Sometimes there are no other stations in the same climate region. In this case, sometimes absolute homogenization is applied and the inhomogeneities are detected in the time series of one station. If there is a clear and large break at a certain date, one may be able to correct it, but smaller jumps and gradually occurring inhomogeneities (urban heat island or a growing vegetation) cannot be distinguished from real natural variability and climate change. Data homogenized this way does not have the quality you may expect and should be used with much care.

==Inhomogeneities in climate data==
By homogenizing climate datasets, it was found that sometimes inhomogeneities can cause biased trends in raw data; that homogenization is indispensable to obtain reliable regional or global trends. For example, for the Greater Alpine Region a bias in the temperature trend between the 1870s and 1980s of half a degree was found, which was due to decreasing urbanization of the network and systematic changes in the time of observation.

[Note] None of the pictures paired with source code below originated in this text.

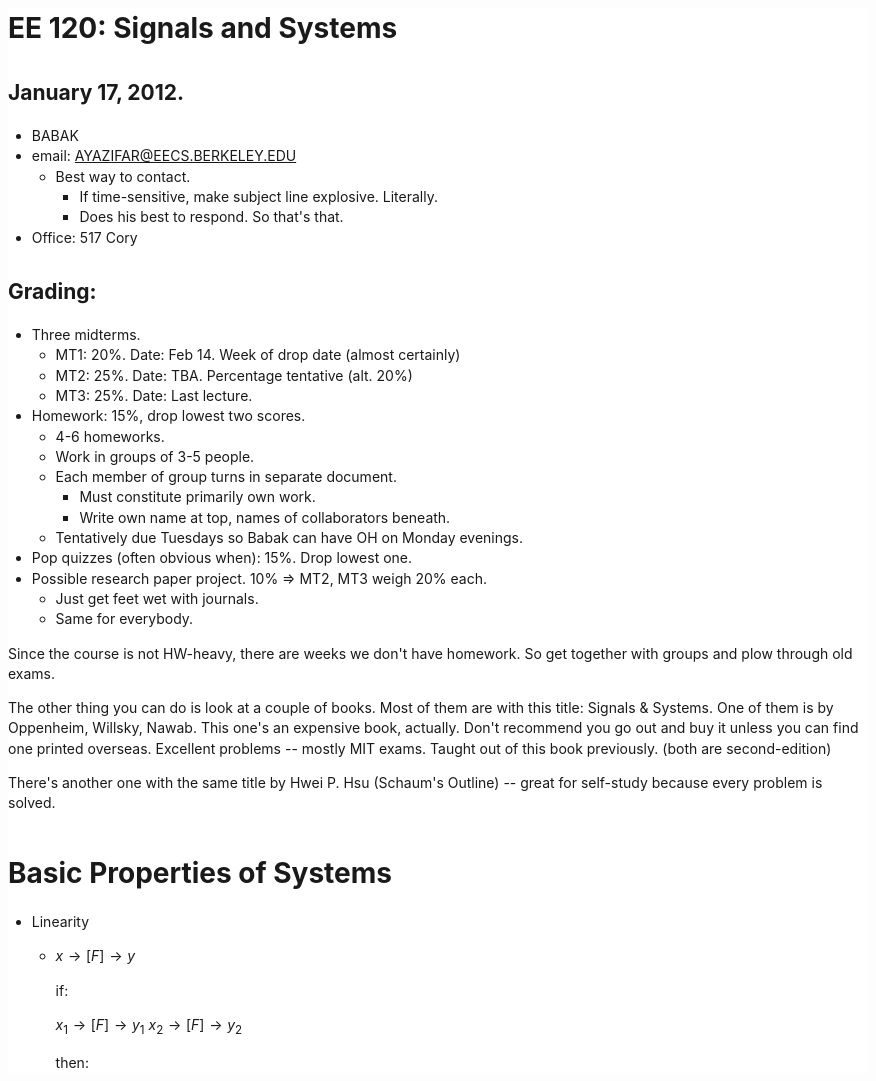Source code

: <a name='1'></a>

EE 120: Signals and Systems
===========================
January 17, 2012.
-----------------
* BABAK
* email: AYAZIFAR@EECS.BERKELEY.EDU
  + Best way to contact.
	- If time-sensitive, make subject line explosive. Literally.
	- Does his best to respond. So that's that.
* Office: 517 Cory

Grading:
--------
* Three midterms.
  + MT1: 20%. Date: Feb 14. Week of drop date (almost certainly)
  + MT2: 25%. Date: TBA. Percentage tentative (alt. 20%)
  + MT3: 25%. Date: Last lecture.
* Homework: 15%, drop lowest two scores.
  + 4-6 homeworks.
  + Work in groups of 3-5 people.
  + Each member of group turns in separate document.
	- Must constitute primarily own work.
	- Write own name at top, names of collaborators beneath.
  + Tentatively due Tuesdays so Babak can have OH on Monday evenings.
* Pop quizzes (often obvious when): 15%. Drop lowest one.
* Possible research paper project. 10% => MT2, MT3 weigh 20% each.
  + Just get feet wet with journals.
  + Same for everybody.

Since the course is not HW-heavy, there are weeks we don't have
homework. So get together with groups and plow through old exams.

The other thing you can do is look at a couple of books. Most of them
are with this title: Signals & Systems. One of them is by Oppenheim,
Willsky, Nawab. This one's an expensive book, actually. Don't
recommend you go out and buy it unless you can find one printed
overseas. Excellent problems -- mostly MIT exams. Taught out of this
book previously. (both are second-edition)

There's another one with the same title by Hwei P. Hsu (Schaum's
Outline) -- great for self-study because every problem is solved.

Basic Properties of Systems
===========================
* Linearity
  + $x\to[F]\to y$
  
	if:

	$x_1\to[F]\to y_1$
	$x_2\to[F]\to y_2$

	then:
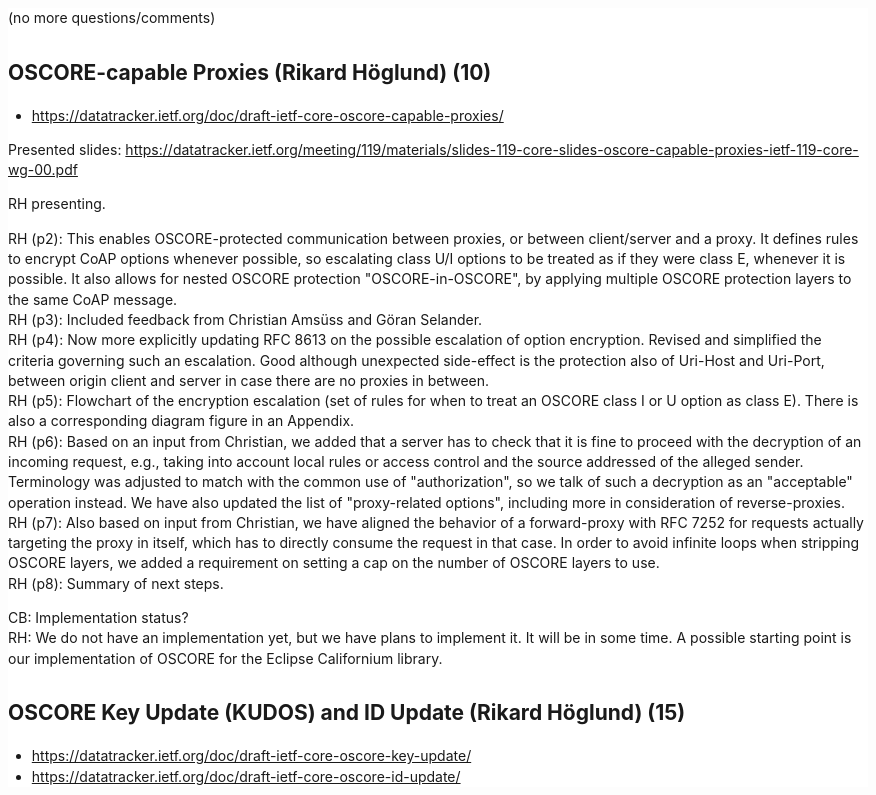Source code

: (no more questions/comments)

## OSCORE-capable Proxies (Rikard Höglund) (10)

* https://datatracker.ietf.org/doc/draft-ietf-core-oscore-capable-proxies/

Presented slides:
https://datatracker.ietf.org/meeting/119/materials/slides-119-core-slides-oscore-capable-proxies-ietf-119-core-wg-00.pdf

RH presenting.

RH (p2): This enables OSCORE-protected communication between proxies, or
between client/server and a proxy. It defines rules to encrypt CoAP
options whenever possible, so escalating class U/I options to be treated
as if they were class E, whenever it is possible. It also allows for
nested OSCORE protection "OSCORE-in-OSCORE", by applying multiple OSCORE
protection layers to the same CoAP message.  
RH (p3): Included feedback from Christian Amsüss and Göran Selander.  
RH (p4): Now more explicitly updating RFC 8613 on the possible
escalation of option encryption. Revised and simplified the criteria
governing such an escalation. Good although unexpected side-effect is
the protection also of Uri-Host and Uri-Port, between origin client and
server in case there are no proxies in between.  
RH (p5): Flowchart of the encryption escalation (set of rules for when
to treat an OSCORE class I or U option as class E). There is also a
corresponding diagram figure in an Appendix.  
RH (p6): Based on an input from Christian, we added that a server has to
check that it is fine to proceed with the decryption of an incoming
request, e.g., taking into account local rules or access control and the
source addressed of the alleged sender. Terminology was adjusted to
match with the common use of "authorization", so we talk of such a
decryption as an "acceptable" operation instead. We have also updated
the list of "proxy-related options", including more in consideration of
reverse-proxies.  
RH (p7): Also based on input from Christian, we have aligned the
behavior of a forward-proxy with RFC 7252 for requests actually
targeting the proxy in itself, which has to directly consume the request
in that case. In order to avoid infinite loops when stripping OSCORE
layers, we added a requirement on setting a cap on the number of OSCORE
layers to use.  
RH (p8): Summary of next steps.

CB: Implementation status?  
RH: We do not have an implementation yet, but we have plans to implement
it. It will be in some time. A possible starting point is our
implementation of OSCORE for the Eclipse Californium library.

## OSCORE Key Update (KUDOS) and ID Update (Rikard Höglund) (15)

* https://datatracker.ietf.org/doc/draft-ietf-core-oscore-key-update/
* https://datatracker.ietf.org/doc/draft-ietf-core-oscore-id-update/
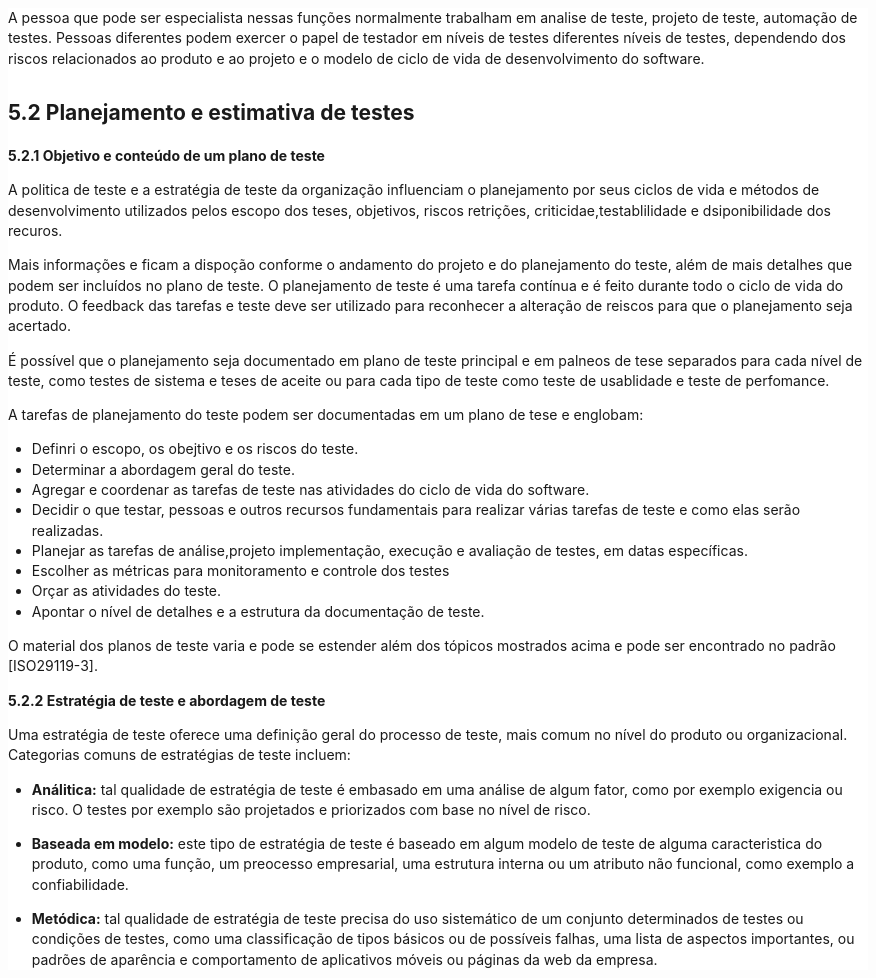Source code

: A pessoa que pode ser especialista nessas funções normalmente  trabalham em analise de teste, projeto de teste, automação de testes. Pessoas diferentes   podem exercer o papel de testador em níveis  de testes diferentes níveis de testes, dependendo dos riscos relacionados ao produto e ao projeto e o modelo de ciclo de vida de desenvolvimento do software. 

## **5.2 Planejamento e estimativa de testes**

**5.2.1 Objetivo e conteúdo de um plano de teste**

A politica de teste e a estratégia de teste da organização influenciam o planejamento por seus ciclos de vida e métodos de desenvolvimento utilizados pelos escopo dos teses, objetivos, riscos retrições, criticidae,testablilidade e dsiponibilidade dos recuros.

Mais informações e ficam a dispoção conforme o andamento do projeto e do planejamento do teste, além de mais detalhes que podem ser incluídos no plano de teste. O planejamento de teste é uma tarefa contínua e é feito durante todo o ciclo de vida do produto. O feedback das tarefas e teste deve ser utilizado para reconhecer a alteração de reiscos para que o planejamento seja acertado.

É possível que o planejamento seja documentado em plano de teste principal e em palneos de tese separados para cada nível de teste, como testes de sistema e teses de aceite ou para cada tipo de teste como teste de usablidade e teste de perfomance.

A tarefas de planejamento do teste  podem ser documentadas em um  plano de tese e englobam:

   * Definri o escopo, os obejtivo e os riscos do teste.
   * Determinar a abordagem geral do teste.
   * Agregar e coordenar as tarefas de teste nas atividades do ciclo de vida do software.
   * Decidir o que testar, pessoas e outros recursos fundamentais para realizar várias tarefas de teste e como elas serão realizadas.
   * Planejar as tarefas de análise,projeto implementação, execução e avaliação de testes, em datas específicas.
   * Escolher as métricas para monitoramento e controle dos testes
   * Orçar as atividades do teste.
   * Apontar o nível de detalhes e a estrutura da documentação de teste.

O material dos planos de teste varia e pode se estender além dos tópicos mostrados acima e pode ser encontrado no padrão [ISO29119-3].

**5.2.2 Estratégia de teste e abordagem de teste**

Uma estratégia de teste oferece uma definição geral do processo de teste, mais comum no nível do produto ou organizacional. Categorias comuns de estratégias de teste incluem:

* **Análitica:** tal qualidade de estratégia de teste é embasado em uma análise de algum fator, como por exemplo exigencia ou risco. O testes por exemplo são projetados e priorizados com base no nível de risco.

* **Baseada em modelo:** este tipo de estratégia de teste é baseado em algum modelo de teste de alguma caracteristica  do produto, como uma função, um preocesso empresarial, uma estrutura  interna ou um atributo não funcional, como exemplo a confiabilidade.

* **Metódica:** tal qualidade de estratégia de teste precisa do uso sistemático de um conjunto determinados de testes  ou condições de testes, como uma classificação de tipos básicos ou de possíveis falhas, uma lista de aspectos importantes, ou padrões de aparência e comportamento de aplicativos móveis ou páginas da web da empresa.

The precipitation records of the early instrumental period are biased by -10% due to the systematic higher installation of the gauges at the time.
Other possible bias sources are new types of weather shelters the change from liquid and glass thermometers to electrical resistance thermometers, as well as the tendency to replace observers by automatic weather stations, the urban heat island effect and the transfer of many urban stations to airports.

Moreover, state-of-the-art relative homogenization algorithms developed to work with an inhomogeneous reference are shown to perform best. The study (from EGU) showed that automatic algorithms can perform as well as manual ones.